Wirklich verantwortlich fühlen wir uns nur, wenn wir mit den direkten Folgen rechnen müssen, sollte unser Handeln den normativen Regeln widersprechen. Wenn wir zum Beispiel zu spät zu einer Verabredung mit Freunden kommen, würden uns diese für unsere Verspätung tadeln. Genauso könnte man jemanden dafür tadeln, dass er mit dem Flugzeug in die Ferien nach Bali fliegt, obwohl durch das gute Wetter auch in Deutschland ein hervorragender Strandurlaub möglich gewesen wäre. Doch das Flugzeug würde auch ohne den einen verantwortlich Handelnden abheben. Es ist also nicht seine alleinige Verantwortung, wenn hochzentrierte Co2-Abgase der Flugmaschine die Umwelt belasten. Oft fragen wir uns, was wir als einzelner Mensch mit unseren winzigen Taten einer so großen Herausforderung, wie dem Klimawandel, entgegensetzen könnten. Und überhaupt, wer käme durch mein Handeln zu Schaden? Eine sich daraus entwickelnde„Nach-mir-die-Sintflut“– Mentalität scheint angesichts der katastrophalen Konsequenzen des Klimawandels allerdings unbefriedigend.

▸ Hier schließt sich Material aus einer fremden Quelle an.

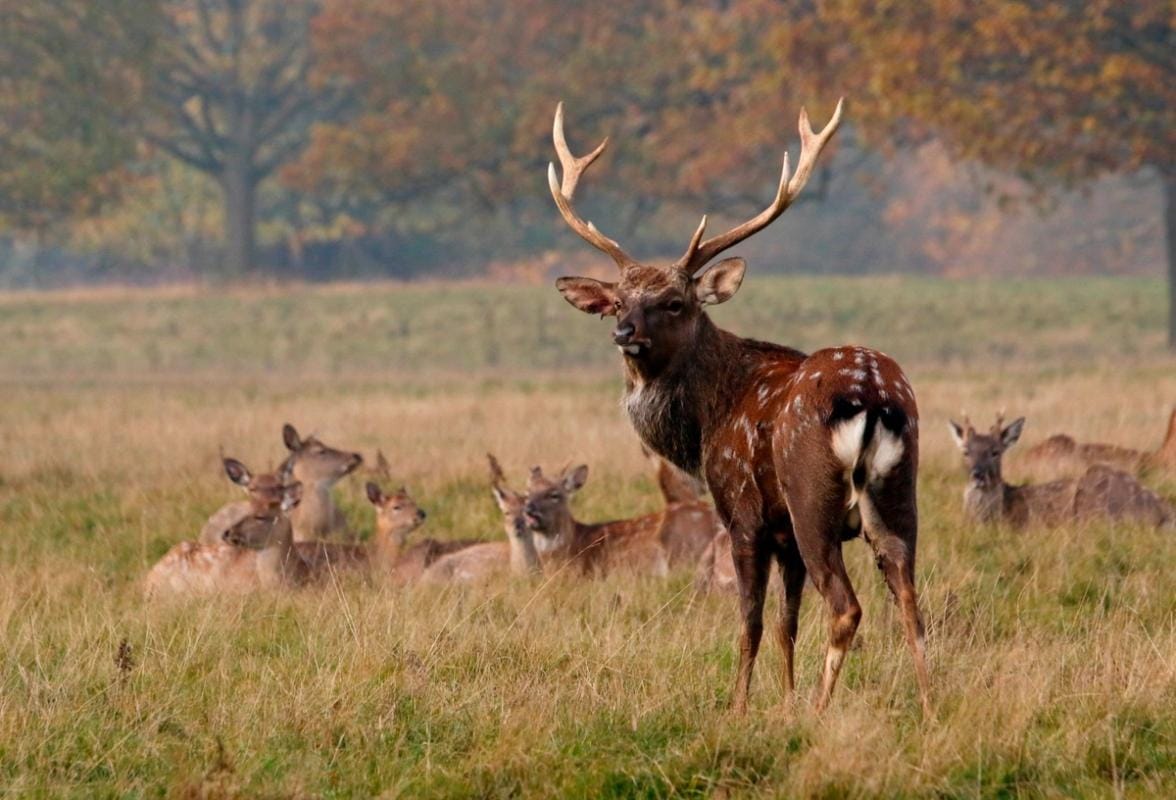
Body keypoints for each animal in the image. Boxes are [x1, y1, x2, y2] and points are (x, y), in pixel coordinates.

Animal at [545, 99, 931, 715]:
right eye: (617, 302)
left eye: (674, 302)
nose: (624, 333)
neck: (708, 418)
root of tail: (872, 396)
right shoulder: (783, 538)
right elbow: (786, 625)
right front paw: (785, 701)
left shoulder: (744, 514)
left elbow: (750, 623)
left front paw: (741, 708)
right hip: (898, 494)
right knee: (910, 602)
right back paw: (927, 704)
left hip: (811, 498)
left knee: (846, 606)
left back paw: (822, 711)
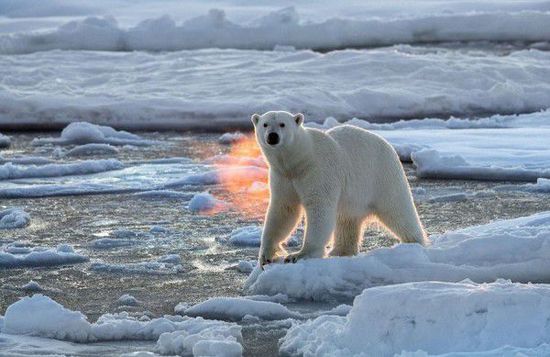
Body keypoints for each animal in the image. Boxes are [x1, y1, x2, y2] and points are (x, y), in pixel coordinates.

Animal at [252, 110, 430, 266]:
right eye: (265, 124)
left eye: (282, 124)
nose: (272, 136)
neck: (299, 161)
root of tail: (389, 146)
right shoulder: (283, 177)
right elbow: (284, 209)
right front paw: (265, 256)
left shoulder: (318, 171)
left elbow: (319, 208)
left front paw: (299, 255)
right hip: (355, 197)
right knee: (347, 220)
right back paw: (340, 251)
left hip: (382, 176)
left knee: (398, 210)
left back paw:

Genau wie die Umwelt sich verändert, unterliegt auch der Begriff der Verantwortung einem modernen Wandel. Hans Jonas ist mit seiner Arbeit „Prinzip Verantwortung“ zum Vordenker moderner Naturethik und zum Vater dieser neuen Ökologiebewegung geworden. Seine Idee der Verantwortung entsteht auf der selben Idee, wofür auch die Geschichte von Kiribati im kleinen Rahmen steht:
"Das Wesen menschlichen Handels hat sich völlig geändert. Erstmals in der Geschichte kann die Menschheit sich selbst und die ganze Erde vernichten."
Jonas bezieht in seinen Überlegungen die außermenschliche Natur mit ein und spricht ihr einen Eigenwert zu. Gleichzeitig ist sie aber dem Menschen gegenüber schwach und verletzlich. Die gefährdete und verletzliche Natur hat laut Jonas einen Anspruch gegenüber dem Mächtigen. Sie nimmt diese in die Pflicht. Wenn es bisher das Mächtige und Überzeitliche war (Gott, Herrscher, Gesetz), das die Untertanen verpflichtet und zwang sich zu rechtfertigen, so wird nunmehr das Vergängliche, Zerbrechliche und Schwache zur Rechtfertigungsinstanz, vor der sich die Mächtigen zu verantworten haben.
Der Mensch wird immer mächtiger und trägt gleichzeitig auch immer mehr Verantwortung. Nie zuvor waren wir durch die Medien mit so vielen Geschehnissen und Problemen auf der Welt direkt konfrontiert. Die Flut an Informationen, die uns mit den scheinbar unlösbaren Problemen und Konflikten in dieser Welt konfrontieren, lassen wenig Lust aufkommen Verantwortung zu übernehmen. Ist unser Tun nicht von vorn herein zum Scheitern verurteilt?
Medienberichte wie die von Kiribati, können uns dabei helfen, Nähe und Mitgefühl für das „Unfassbare“ zu finden und somit unser Bewusstsein über den Klimawandel zu bestärken. Doch laufen wir dabei auch Gefahr, in der Masse der Schreckensgeschichten rund um den Klimawandel, zu ersticken.
Um das zu verhindern sollte "Verantwortung-Übernehmen" als einzigartige Fähigkeit erkannt werden, die uns nicht lähmen soll, sondern uns motiviert, in unserem jeweiligen Lebensraum kleine Schritte eines neuen Umgangs mit Natur und Umwelt zu wagen gemäß der alten afrikanischen Weisheit „viele kleine Leute in vielen kleinen Orten, die viele kleine Dinge tun, können das Gesicht der Welt verändern.“
Ein starker Satz – zur Begrüßung des Monsters an der Tür!